Your school will probably have more impressive facilities and equipment than your primary feeders. Can you find ways to share, say, your science labs, or your ICT suite? Do you teach a subject that isn’t offered in primary schools? Can you find a way to take it into Year 6? Is there potential for joint projects, perhaps in citizenship or PSHE - secondary geography might work well in helping a primary school address concerns about local road traffic?

Your primary colleagues will have supplied a lot of information about your new group and they know their ex-pupils very well. Have you read their reports? Offer feedback so they know that their knowledge is valued.

PREPARATION MATTERS

As a Year 7 tutor, you will be closely involved in whatever induction process your school offers - but does it do the job effectively and does it address these issues?

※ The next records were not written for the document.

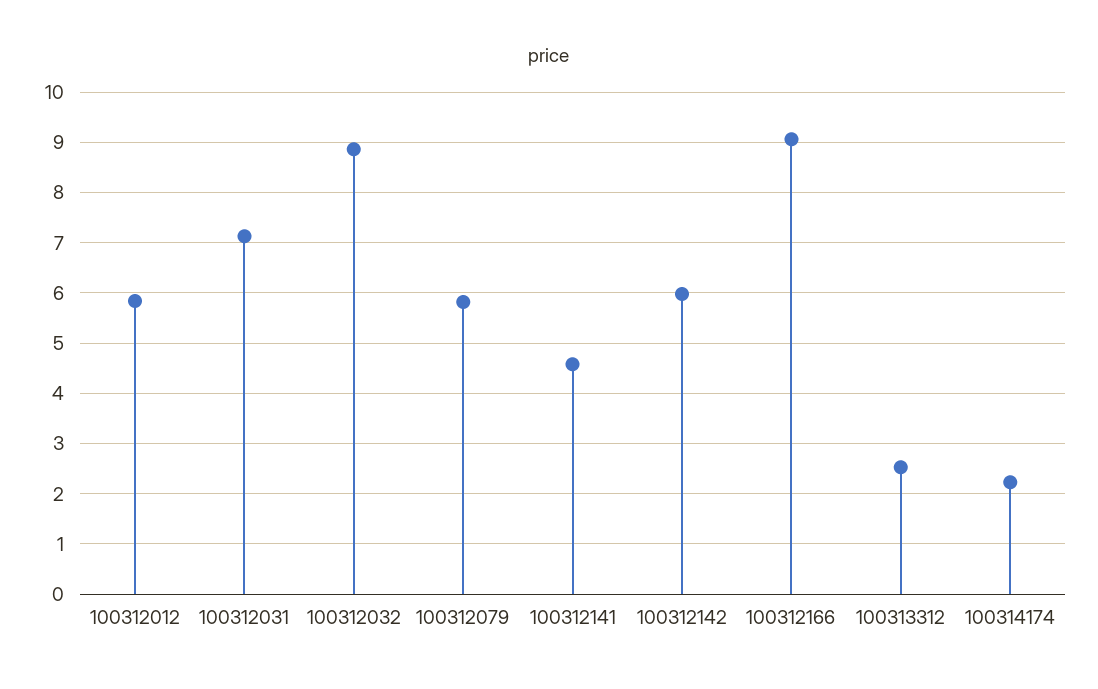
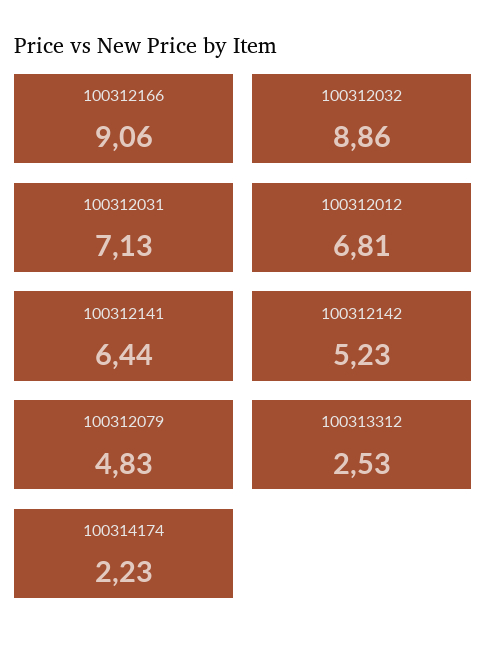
  {
-   "100312012": 5.8,
+   "100312012": 6.81,
    "100312031": 7.13,
    "100312032": 8.86,
-   "100312079": 5.8,
+   "100312079": 4.83,
-   "100312141": 4.6,
+   "100312141": 6.44,
-   "100312142": 6,
+   "100312142": 5.23,
    "100312166": 9.06,
    "100313312": 2.53,
    "100314174": 2.23
  }

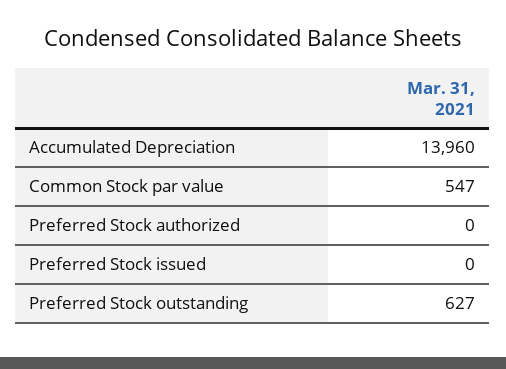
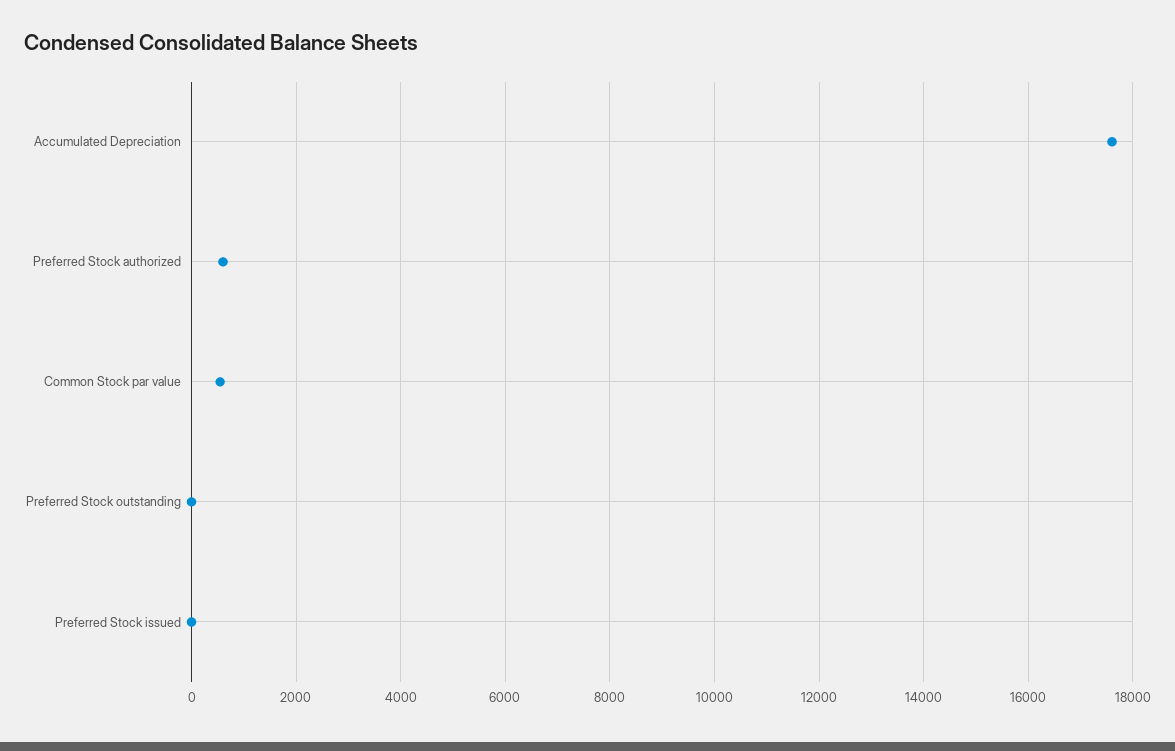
  {
-   "Accumulated Depreciation": 13960,
+   "Accumulated Depreciation": 17600,
    "Common Stock par value": 547,
-   "Preferred Stock authorized": 0,
+   "Preferred Stock authorized": 600,
    "Preferred Stock issued": 0,
-   "Preferred Stock outstanding": 627
+   "Preferred Stock outstanding": 0
  }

* Do your pupils have a map of the school?

* Have they had an opportunity to explore and to find the rooms where they’re timetabled? A treasure hunt activity would confirm that for them.

* Where do they keep their bags and their kit? How do they know?

* Have you explained how the timetable works, especially if it runs over 10 days rather than a week? Have you explained what the abbreviations mean?

* Do you have a system for telling them in advance which week it is?

* Do they have the equipment they need?

* Do they understand the uniform? Are any of them interpreting the uniform code creatively?

* If you have registration at the end of the day, have you built in to your procedure something to prompt your pupils to be ready for the next day?

* What should they do if they miss their bus? (It’s bound to happen and it can be distressing.)

* Have you explained about school meals? Where do sandwich-eaters go? Have you been tactful in explaining free meals?

* What’s a planner for? Who should see a homework diary?

* Is the information you have about parents and contact numbers accurate?